Local AI
Aurora fully supports local AI workflows using both Nvidia and AMD GPUs. Acceleration packages for both vendors are included by default and do not require manual intervention to get working properly.
Use the robots to your advantage!
AI Tools
The following AI-focused command-line tools are available via homebrew, install individually or use this command to install them all: ujust bbrew and choose the ai menu option:
| Name | Description |
|---|---|
| aichat | All-in-one AI-Powered CLI Chat & Copilot |
| block-goose-cli | Block Protocol AI agent CLI |
| claude-code | Claude coding agent with desktop integration |
| codex | Code editor for OpenAI's coding agent that runs in your terminal |
| copilot-cli | GitHub Copilot CLI for terminal assistance |
| crush | AI coding agent for the terminal, from charm.sh |
| gemini-cli | Command-line interface for Google's Gemini API |
| kimi-cli | CLI for Moonshot AI's Kimi models |
| llm | Access large language models from the command line |
| lm-studio | Desktop app for running local LLMs |
| mistral-vibe | CLI for Mistral AI models |
| mods | AI on the command-line, from charm.sh |
| opencode | AI coding agent for the terminal |
| qwen-code | CLI for Qwen3-Coder models |
| ramalama | Manage and run AI models locally with containers |
| whisper-cpp | High-performance inference of OpenAI's Whisper model |
Ramalama
Install Ramalama via brew install ramalama: manage local models and is the preferred default experience. It's for people who work with local models frequently and need advanced features. It offers the ability to pull models from huggingface, ollama, and any container registry. By default it pulls from ollama.com, check the Ramalama documentation for more information.
Ramalama's command line experience is similar to Podman. Bluefin sets rl as an alias for ramalama, for brevity. Examples include:
rl pull llama3.2:latest
rl run llama3.2
rl run deepseek-r1
You can also serve the models locally:
rl serve deepseek-r1
Then go to http://127.0.0.0:8080 in your browser.

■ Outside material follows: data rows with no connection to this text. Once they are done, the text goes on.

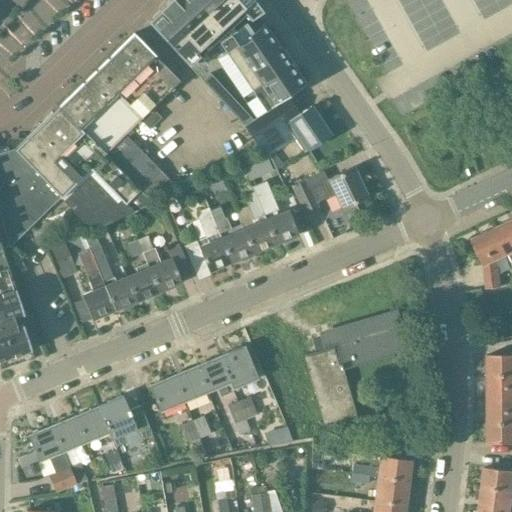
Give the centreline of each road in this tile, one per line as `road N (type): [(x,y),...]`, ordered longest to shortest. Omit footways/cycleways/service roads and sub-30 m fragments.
road 1 (residential): [(0,400),(425,220)]
road 2 (residential): [(447,511),(456,343),(425,220)]
road 3 (residential): [(425,220),(389,152),(280,0)]
road 4 (residential): [(0,120),(136,0)]
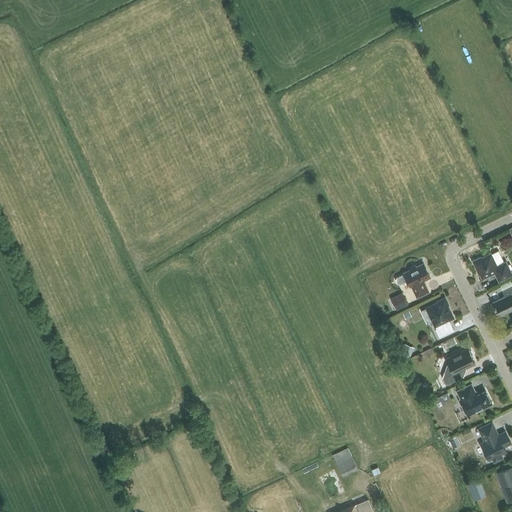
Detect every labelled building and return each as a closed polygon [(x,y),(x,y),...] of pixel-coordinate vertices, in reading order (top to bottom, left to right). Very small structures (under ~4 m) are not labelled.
[(499,281),(511,274),(511,273),(506,261),(497,266),(491,253),(481,258),(481,257),(472,261),(476,269),(477,269),(482,278),(495,272),(499,281)] [(400,283),(407,280),(410,286),(412,286),(414,291),(417,297),(429,291),(426,285),(423,280),(430,277),(424,264),(418,267),(415,265),(411,267),(410,270),(397,277),(396,279),(397,282),(400,283)] [(500,316),(511,309),(511,286),(502,291),(505,296),(493,302),(495,307),(500,316)] [(405,296),(393,301),(396,309),(408,304),(405,296)] [(440,337),(454,330),(449,319),(453,317),(448,305),(449,305),(445,297),(438,301),(438,302),(427,308),(437,329),(436,329),(440,337)] [(401,353),(410,357),(414,347),(405,343),(401,353)] [(468,348),(446,358),(449,364),(447,365),(443,378),(446,385),(461,378),(457,371),(475,362),(472,356),(473,354),(471,350),(469,350),(468,348)] [(468,415),(492,404),(486,390),(477,394),(472,384),(457,391),(461,399),(460,399),(468,415)] [(447,392),(437,397),(438,398),(435,400),(438,407),(445,403),(444,401),(450,398),(447,392)] [(492,420),(478,427),(485,441),(481,442),(490,459),(493,458),(494,462),(503,457),(501,454),(507,451),(504,446),(511,443),(505,431),(499,434),(492,420)] [(457,436),(449,440),(453,447),(460,443),(457,436)] [(348,447),(333,455),(343,476),(358,468),(348,447)] [(511,500),(511,465),(495,472),(507,502),(511,500)] [(373,511),(368,499),(336,511),(373,511)]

Ramalama will automatically pull in anything your host needs to do the workload. The images are also stored in the same container storage as your other containers. This allows for centralized management of the models and other podman images:
❯ podman images
REPOSITORY TAG IMAGE ID CREATED SIZE
quay.io/ramalama/rocm latest 8875feffdb87 5 days ago 6.92 GB
Integrating with Existing Tools
ramalama serve will serve an OpenAI compatible endpoint at http://0.0.0.0:8080, you can use this to configure tools that do not support ramalama directly:
)
Alpaca
To get a more graphical experience managing and interacting with your models, you can use the graphical client Alpaca It is running an embedded Ollama engine and features a beautiful graphical interface to answer your most burning questions.
To have proper AMD GPU Acceleration support, install the com.jeffser.Alpaca.Plugins.AMD plugin via the CLI
(flatpak install com.jeffser.Alpaca.Plugins.AMD) or from Discover by searching for it. This addon requires a compatible ROCM AMD GPU, like a 7900 XTX or Radeon 6900 XT.